WASHINGTON (AP) — At first, Tomas Monarrez didn’t notice the labels when he went shopping for pots and pans.

‘Completely toxin free!” said a big green message on a line of nonstick frying pans in the cookware aisle at a store in the nation’s capital.

“No PFOA!” boasted the label on a 12-piece kitchen set. “Will never release any toxic fumes,” another label promised.

“Oh, wow,” Monarrez, an economist at a think tank, said, when asked if he had ever heard of the toxic chemicals that manufacturers were declaring their products free of.

“I didn’t know anything. Should I buy these?” Monarrez asked. “So all these are bad?

Federal regulators are sorting out how to handle health risks from a group of widely used nonstick and stain-resistant compounds. But even reading labels may not be enough to guide consumers who want to limit their exposure to the manmade industrial material, known as perfluoroalkyl and polyfluoroalkyl substances, or PFAS.

Scientists say there are many steps people can take to minimize their contact with the compounds, which federal toxicologists say show links to health problems.

Some changes are simple, such as checking on the safety of your drinking water or buying different pots and pans. Others require spending and lifestyle changes — for example, passing up fast food or other takeout because the containers the food may be packaged in.

For those concerned about exposure, there’s one critical thing to know about PFAS compounds: “They’re everywhere,” Linda Birnbaum, head of the National Institute for Environmental Health Sciences, told a recent gathering of her agency’s advisory council.

“The carpets and the chairs and maybe the clothes you’re wearing,” Birnbaum said. She noted she used to love the ritual of spraying Scotchgard on newly bought tablecloths. No more, she made clear.

There are thousands of different versions of the compounds, including PFOA and another early version, both now phased out of production in the U.S. PFAS are used in products including nonstick cookware, but also in stain- and steam-resistant bags for microwave popcorn and many other food containers and packaging, shaving cream, dental floss, stain protection for fabrics and rugs and outdoor garb — for starters.

Federal studies of people heavily exposed to the compounds have found links between high blood levels of older kinds of PFAS and a range of health problems, including liver issues, low birth weights, and testicular and kidney cancer. High levels also have been found in many drinking water systems. Military installations that use PFAS-laden firefighting foam and businesses that work with PFAS are two big sources of water contamination.

It’s probably impossible to avoid all exposures, says Leonardo Trasande, a children’s environmental health specialist and vice chair for research at New York University’s pediatrics department, and a PFAS expert.

But there are “safe and simple steps to limit exposure based on what we know,” Trasande says.

Trasande himself recommends two precautions. One is shunning nonstick cookware in favor of cast iron or stainless steel, Trasande said. That’s despite statements from industry and manufacturers that newer forms of PFAS in nonstick cookware are safe.

The other is eschewing food packaging as much as possible. In practice, that can require changing habits — cutting your consumption of takeout and packaged food, and committing to cooking more at home, from scratch.
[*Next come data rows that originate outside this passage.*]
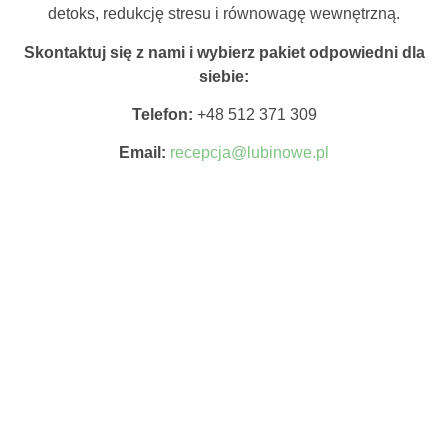
detoks, redukcję stresu i równowagę wewnętrzną.
Skontaktuj się z nami i wybierz pakiet odpowiedni dla
siebie:
Telefon:
+48 512 371 309
Email:
recepcja@lubinowe.pl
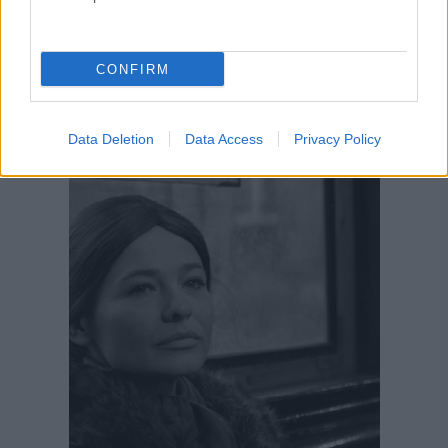
CONFIRM
Data Deletion
Data Access
Privacy Policy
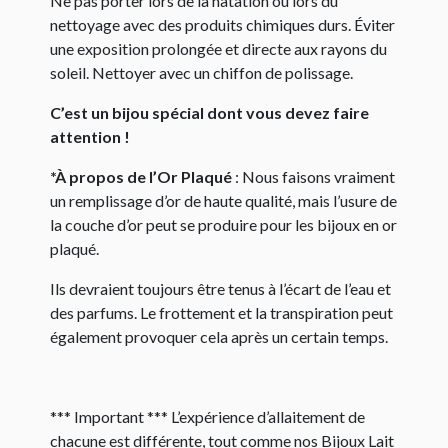
Ne pas porter lors de la natation ou lors du
nettoyage avec des produits chimiques durs. Éviter
une exposition prolongée et directe aux rayons du
soleil. Nettoyer avec un chiffon de polissage.
C’est un bijou spécial dont vous devez faire
attention !
*À propos de l’Or Plaqué
: Nous faisons vraiment
un remplissage d’or de haute qualité, mais l’usure de
la couche d’or peut se produire pour les bijoux en or
plaqué.
Ils devraient toujours être tenus à l’écart de l’eau et
des parfums. Le frottement et la transpiration peut
également provoquer cela après un certain temps.
*** Important *** L’expérience d’allaitement de
chacune est différente, tout comme nos Bijoux Lait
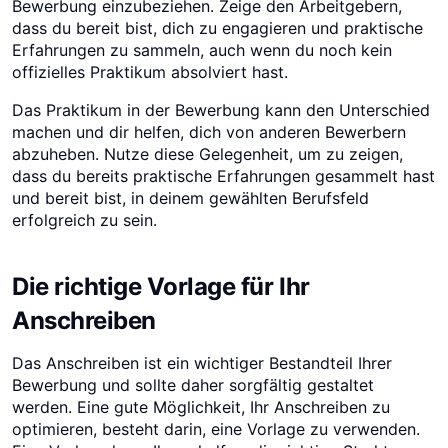
Bewerbung einzubeziehen. Zeige den Arbeitgebern,
dass du bereit bist, dich zu engagieren und praktische
Erfahrungen zu sammeln, auch wenn du noch kein
offizielles Praktikum absolviert hast.
Das Praktikum in der Bewerbung kann den Unterschied
machen und dir helfen, dich von anderen Bewerbern
abzuheben. Nutze diese Gelegenheit, um zu zeigen,
dass du bereits praktische Erfahrungen gesammelt hast
und bereit bist, in deinem gewählten Berufsfeld
erfolgreich zu sein.
Die richtige Vorlage für Ihr
Anschreiben
Das Anschreiben ist ein wichtiger Bestandteil Ihrer
Bewerbung und sollte daher sorgfältig gestaltet
werden. Eine gute Möglichkeit, Ihr Anschreiben zu
optimieren, besteht darin, eine Vorlage zu verwenden.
“Literature does suggest that diet is a major route of exposure,” Trasande noted.

People also can contact their local water utility to find out if their water system is one of those testing with higher levels of PFAS, Environmental Protection Agency spokeswoman Andrea Drinkard said.

Eating certified organic food can guard against PFAS exposure from fields treated with treated human sewage sludge because federal rules prohibit use of the sludge on organically raised crops and livestock, environmental groups say.
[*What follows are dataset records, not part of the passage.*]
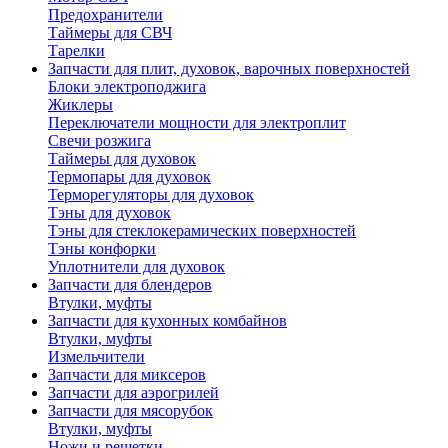
Предохранители
Таймеры для СВЧ
Тарелки
Запчасти для плит, духовок, варочных поверхностей
Блоки электроподжига
Жиклеры
Переключатели мощности для электроплит
Свечи розжига
Таймеры для духовок
Термопары для духовок
Терморегуляторы для духовок
Тэны для духовок
Тэны для стеклокерамических поверхностей
Тэны конфорки
Уплотнители для духовок
Запчасти для блендеров
Втулки, муфты
Запчасти для кухонных комбайнов
Втулки, муфты
Измельчители
Запчасти для миксеров
Запчасти для аэрогрилей
Запчасти для мясорубок
Втулки, муфты
Ножи и решетки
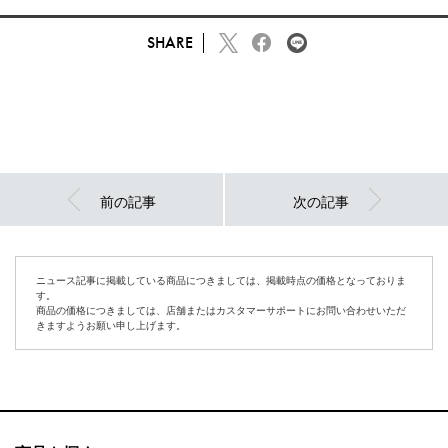
SHARE
前の記事
次の記事
ニュース記事に掲載している商品につきましては、掲載時点の価格となっておりま
す。
商品の価格につきましては、店舗またはカスタマーサポートにお問い合わせいただ
きますようお願い申し上げます。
Older forms of the compounds are known to build up in people’s bodies for years. And the chemical bonds holding PFAS compounds together are among the toughest going, so they are expected to take thousands of years to degrade.

There’s no across the board consensus on whether newer versions of the thousands of kinds of PFAS are safe. Industry says they are and that there’s no reason to swear off all nonstick cookware and PFAS-treated food packaging.

“Consumers should have confidence in the safety of products manufactured with today’s PFAS because they have been reviewed by regulators globally and found to meet relevant standards that are protective of health and the environment,” Jessica Bowman, executive director of the FluoroCouncil industry trade group, said in an email.

“Studies show that the newer PFAS do not present significant health concerns — they’re not carcinogenic and not endocrine disruptors.”

Several nonindustry researchers dispute that, and the Food and Drug Administration noted last month studies showing that that newer forms of the nonstick, grease- and water-repelling compounds may also be a health concern.